WORK TASK –
Count the lines in the data below where the string "under" occurs, please, and give the number alone.

[DATA LISTING — start]

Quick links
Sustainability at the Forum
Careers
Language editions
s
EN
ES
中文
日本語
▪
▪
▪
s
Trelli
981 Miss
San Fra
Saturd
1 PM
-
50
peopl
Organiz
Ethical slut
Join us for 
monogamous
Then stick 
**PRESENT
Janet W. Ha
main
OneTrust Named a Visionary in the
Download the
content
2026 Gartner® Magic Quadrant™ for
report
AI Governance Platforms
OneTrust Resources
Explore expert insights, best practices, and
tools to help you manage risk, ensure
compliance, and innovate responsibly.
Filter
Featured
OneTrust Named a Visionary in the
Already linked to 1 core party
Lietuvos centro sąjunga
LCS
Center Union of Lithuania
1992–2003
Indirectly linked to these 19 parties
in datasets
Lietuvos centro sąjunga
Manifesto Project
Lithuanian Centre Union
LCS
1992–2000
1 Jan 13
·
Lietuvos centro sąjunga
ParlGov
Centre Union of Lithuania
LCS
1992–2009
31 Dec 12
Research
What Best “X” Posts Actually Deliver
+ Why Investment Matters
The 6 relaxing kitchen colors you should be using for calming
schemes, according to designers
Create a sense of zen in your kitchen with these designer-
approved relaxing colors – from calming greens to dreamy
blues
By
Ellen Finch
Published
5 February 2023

[DATA LISTING — finish]
[DATA LISTING — start]

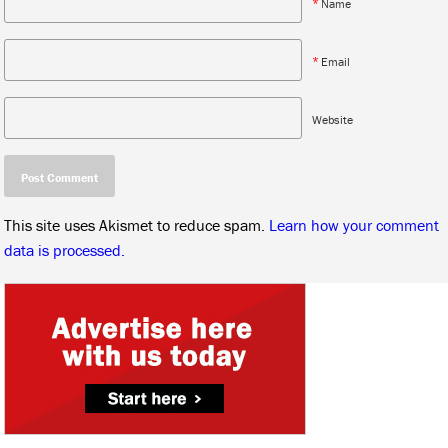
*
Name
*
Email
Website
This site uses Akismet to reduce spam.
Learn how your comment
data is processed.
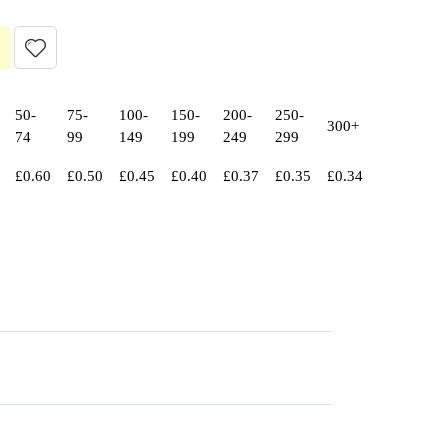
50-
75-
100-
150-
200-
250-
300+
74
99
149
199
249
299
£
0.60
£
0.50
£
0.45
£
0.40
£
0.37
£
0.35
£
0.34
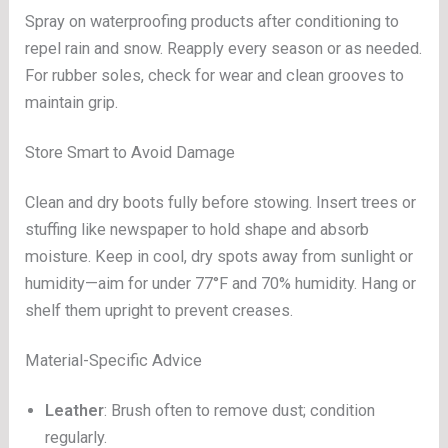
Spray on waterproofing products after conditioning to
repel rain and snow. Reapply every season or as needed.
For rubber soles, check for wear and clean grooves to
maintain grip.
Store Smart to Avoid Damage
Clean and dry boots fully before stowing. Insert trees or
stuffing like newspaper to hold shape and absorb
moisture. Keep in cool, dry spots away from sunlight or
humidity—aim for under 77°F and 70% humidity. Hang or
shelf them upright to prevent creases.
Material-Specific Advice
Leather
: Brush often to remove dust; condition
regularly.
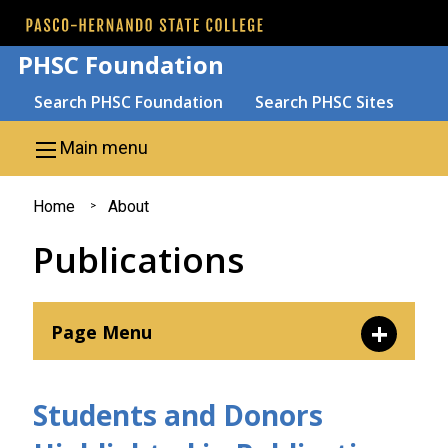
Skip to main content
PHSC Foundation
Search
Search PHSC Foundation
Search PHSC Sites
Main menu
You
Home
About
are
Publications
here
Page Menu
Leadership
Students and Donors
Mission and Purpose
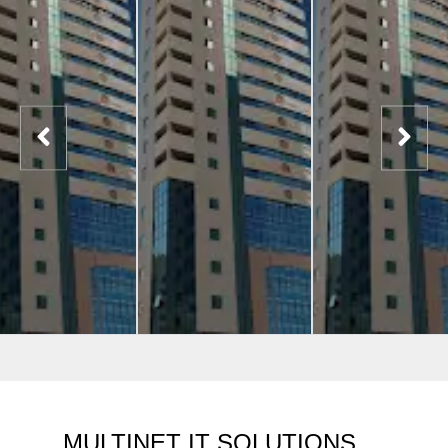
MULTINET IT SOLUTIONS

[DATA LISTING — finish]
[DATA LISTING — start]

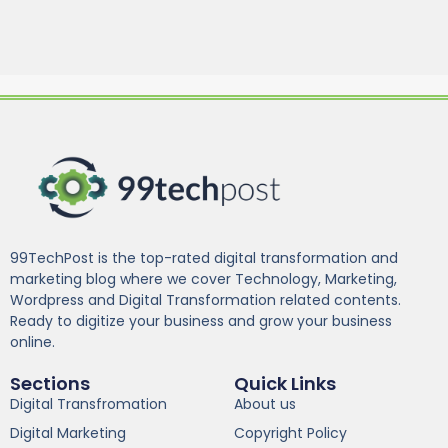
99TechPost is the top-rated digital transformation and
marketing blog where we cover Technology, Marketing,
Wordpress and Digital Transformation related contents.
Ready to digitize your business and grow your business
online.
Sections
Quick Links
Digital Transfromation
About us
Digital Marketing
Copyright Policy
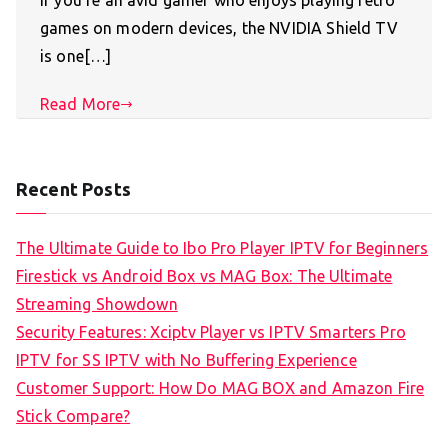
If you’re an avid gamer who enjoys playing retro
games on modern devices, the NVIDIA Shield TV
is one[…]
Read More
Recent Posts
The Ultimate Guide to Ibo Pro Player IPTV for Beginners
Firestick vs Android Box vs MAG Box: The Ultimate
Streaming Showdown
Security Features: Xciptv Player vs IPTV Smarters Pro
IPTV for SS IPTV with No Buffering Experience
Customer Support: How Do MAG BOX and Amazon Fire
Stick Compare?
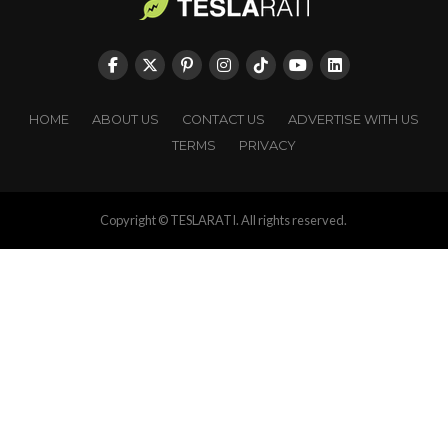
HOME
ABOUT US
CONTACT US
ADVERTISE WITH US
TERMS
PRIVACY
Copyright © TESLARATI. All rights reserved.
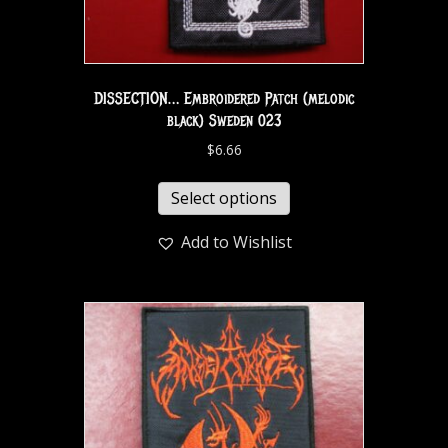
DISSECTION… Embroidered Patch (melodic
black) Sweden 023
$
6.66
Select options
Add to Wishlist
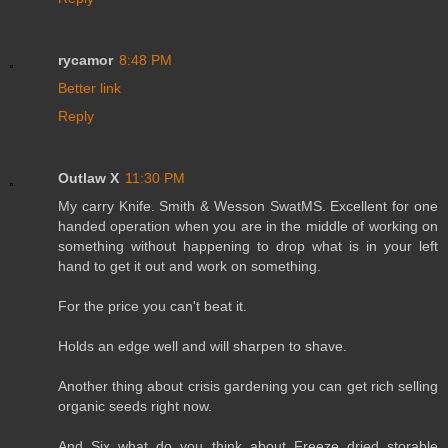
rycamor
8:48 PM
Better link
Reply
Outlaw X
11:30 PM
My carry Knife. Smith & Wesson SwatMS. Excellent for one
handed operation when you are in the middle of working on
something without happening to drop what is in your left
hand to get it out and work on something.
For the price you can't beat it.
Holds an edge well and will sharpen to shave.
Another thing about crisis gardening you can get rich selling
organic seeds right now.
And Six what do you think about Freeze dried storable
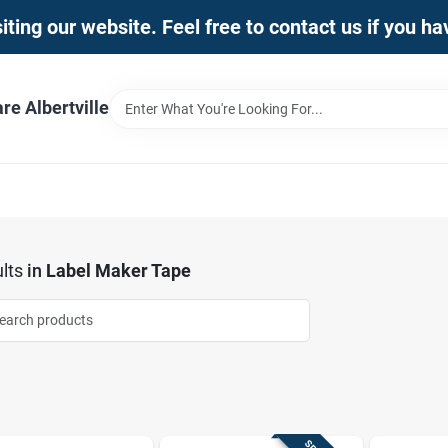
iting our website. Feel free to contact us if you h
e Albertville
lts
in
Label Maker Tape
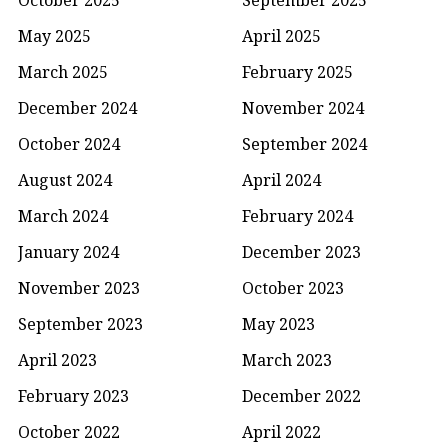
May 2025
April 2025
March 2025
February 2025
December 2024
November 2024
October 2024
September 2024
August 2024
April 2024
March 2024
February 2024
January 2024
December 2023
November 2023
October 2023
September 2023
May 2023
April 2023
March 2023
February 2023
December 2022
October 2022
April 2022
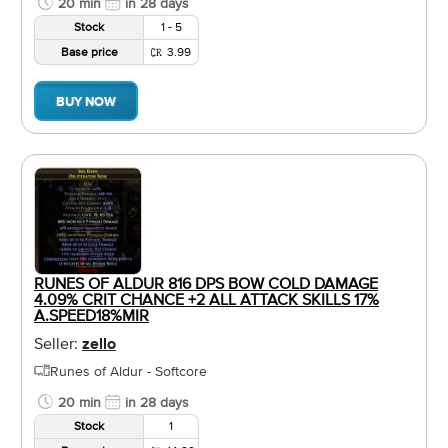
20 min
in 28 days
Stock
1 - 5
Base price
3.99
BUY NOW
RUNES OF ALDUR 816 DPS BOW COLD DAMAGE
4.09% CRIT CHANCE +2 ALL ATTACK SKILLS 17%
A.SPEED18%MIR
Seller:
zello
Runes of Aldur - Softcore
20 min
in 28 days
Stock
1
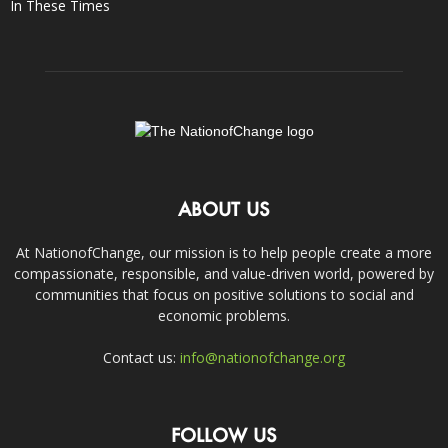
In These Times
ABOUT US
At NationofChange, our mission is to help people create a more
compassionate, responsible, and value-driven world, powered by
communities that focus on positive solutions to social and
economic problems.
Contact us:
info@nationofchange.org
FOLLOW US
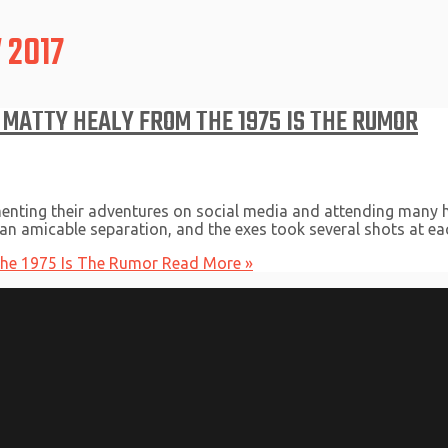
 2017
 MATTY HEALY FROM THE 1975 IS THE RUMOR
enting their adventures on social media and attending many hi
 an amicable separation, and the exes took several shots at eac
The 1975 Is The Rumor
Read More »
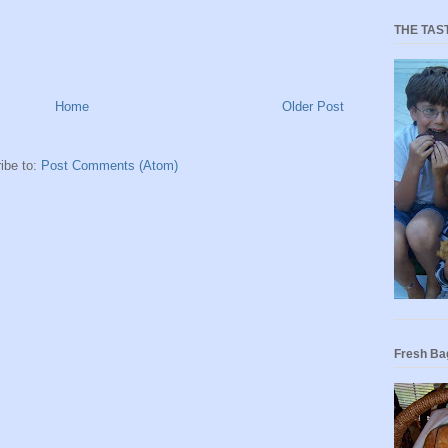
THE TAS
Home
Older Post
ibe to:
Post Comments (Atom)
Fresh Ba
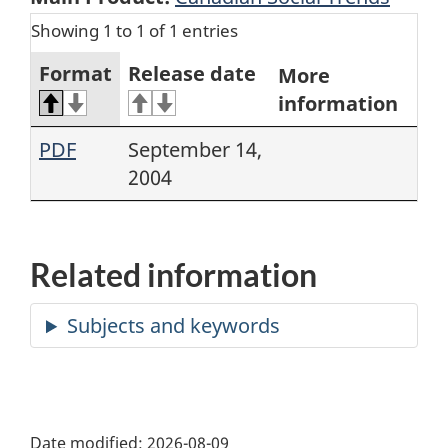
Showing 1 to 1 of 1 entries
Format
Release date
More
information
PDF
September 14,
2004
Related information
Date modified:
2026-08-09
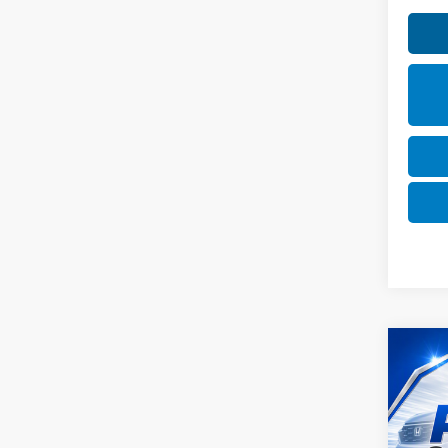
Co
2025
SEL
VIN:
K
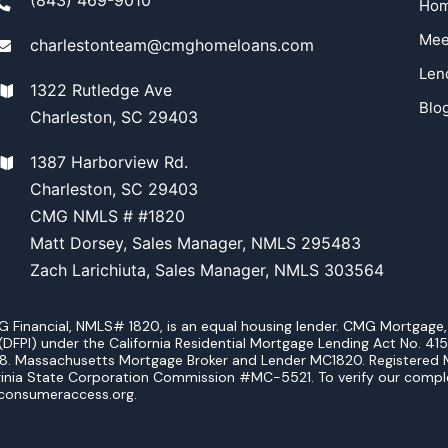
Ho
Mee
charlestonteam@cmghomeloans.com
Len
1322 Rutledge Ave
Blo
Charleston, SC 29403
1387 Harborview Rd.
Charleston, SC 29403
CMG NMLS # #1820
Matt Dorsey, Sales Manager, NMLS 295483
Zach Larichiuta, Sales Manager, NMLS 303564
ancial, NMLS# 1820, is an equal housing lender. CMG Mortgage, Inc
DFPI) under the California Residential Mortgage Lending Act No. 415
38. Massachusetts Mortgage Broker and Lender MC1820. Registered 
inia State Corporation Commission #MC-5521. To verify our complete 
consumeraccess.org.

[DATA LISTING — finish]

ANSWER SPACE –
2